**原文摘录**:
═══

(读史讲古之十三)长得皇上一见就没了杀心的李藩
李藩当“给事中”,看到送来草拟的诏书有不妥的,就直接在黄纸的诏书上修改或批示。下属说:“您应该另外写在白纸上,附在原件后面。”李藩说:“另外用白纸写的,那是文状,怎么能叫做批敕呢?”(“李藩为给事中,制敕有不可,遂于黄敕后批之。吏曰:“宜别连白纸。”藩曰:“别以白纸,是文状,岂曰批敕耶?”)
——孔平仲《续世说·方正》
点评:李藩批示的事,让我想起“我的前同事”唐老鸭讲的北京市原副市长张百发的轶事。唐老鸭与张交往深厚,他说,当年找张百发办事的人很多,他来之不拒都签字同意,所有人都感谢他,但实际上他的签字是有诀窍的,下面经办的人知道,只有横着写的“同意”才要照着办,竖着写的可办可不办。

═══

渲染出的图表图像:
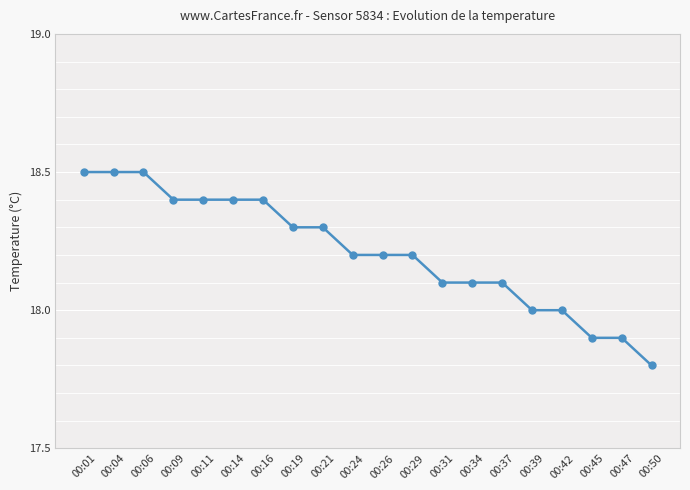

True or false: the data shows 18.5 at 00:04.

True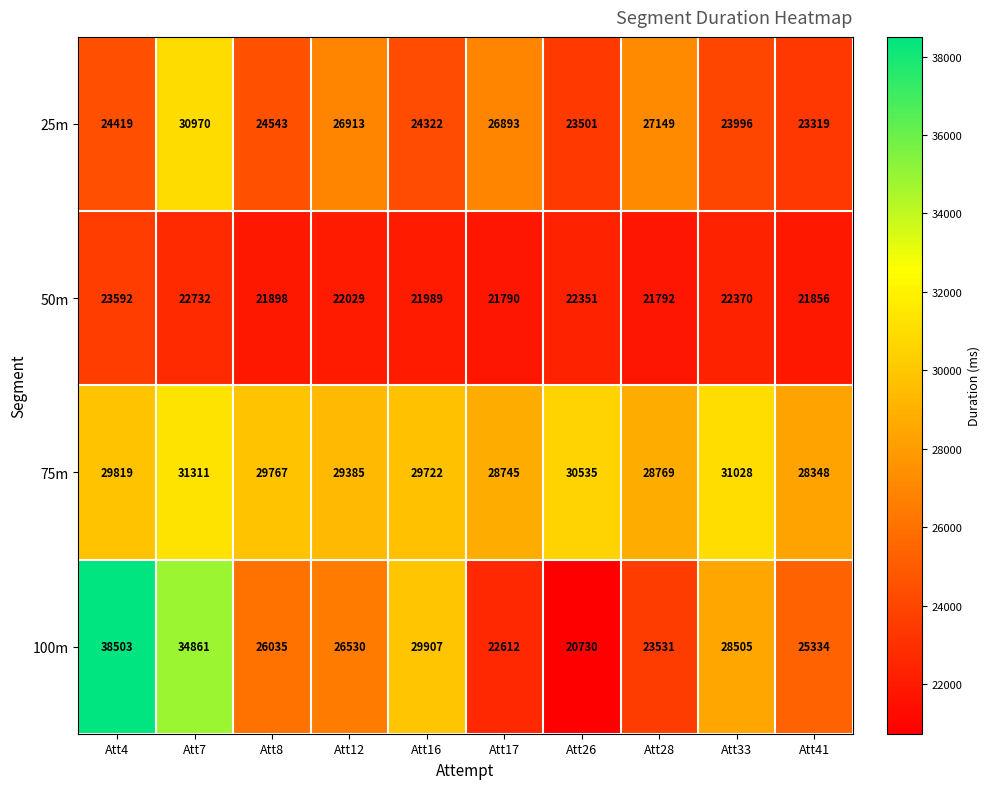

Where does the 50m series first go above 22029?

Att4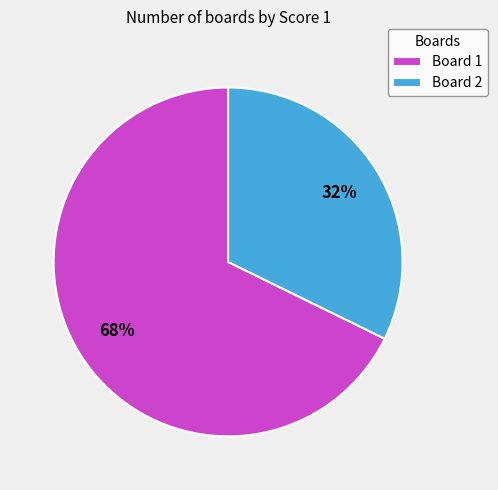

How many segments does this pie chart have?

2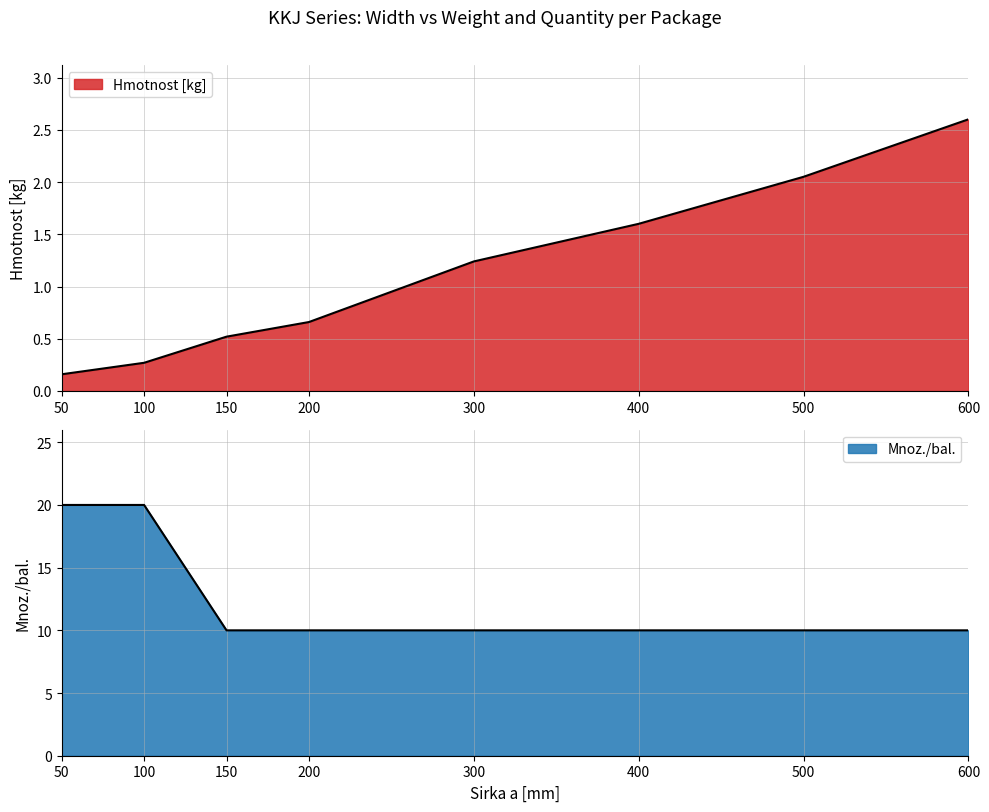

At which label is Mnoz./bal. closest to 15?

50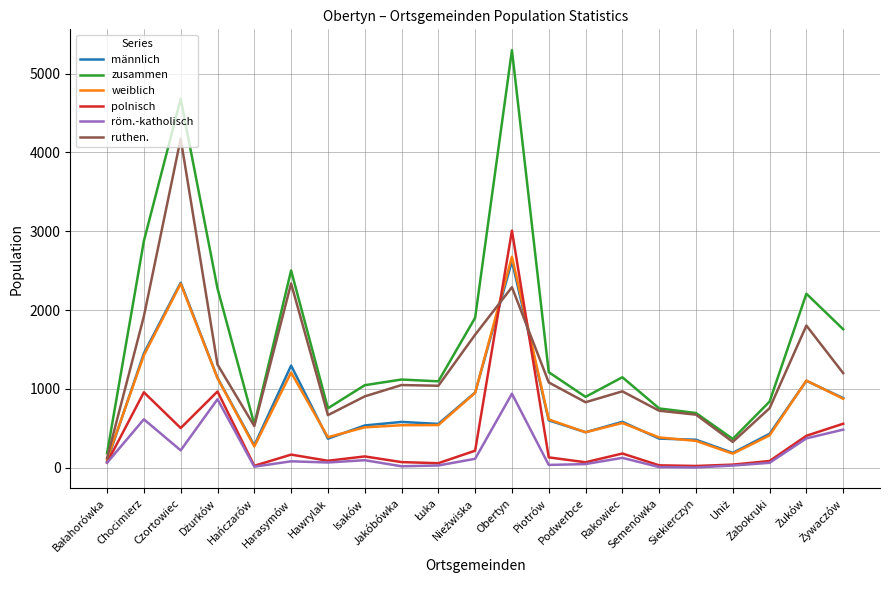

What is the maximum value for polnisch?

3008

═══

**任务 A**:
请列出李藩这篇短文里出现的所有人名，绰号也算在内。
**任务 B**:
从李藩这篇短文的最后一句之后接着往下写。

**作答 A**:
李藩、孔平仲、唐老鸭、张百发

**作答 B**:
一些人把它当成官场笑话,当成当官忽悠人的例子。我倒觉得它恰恰说明“百发大叔”为人敦厚,同时有智慧,当然你要说是“狡猾”也行,反正这种事一向是立场先行。他当着那么大的官,管着那么多的事,该办的找上门,不该办的也找上门,而且很多不该办的还不好直接打回,这也是当官的一种无奈吧。每个人处理这样的事有不同的方式,张百发这样做,算比较圆融的一种。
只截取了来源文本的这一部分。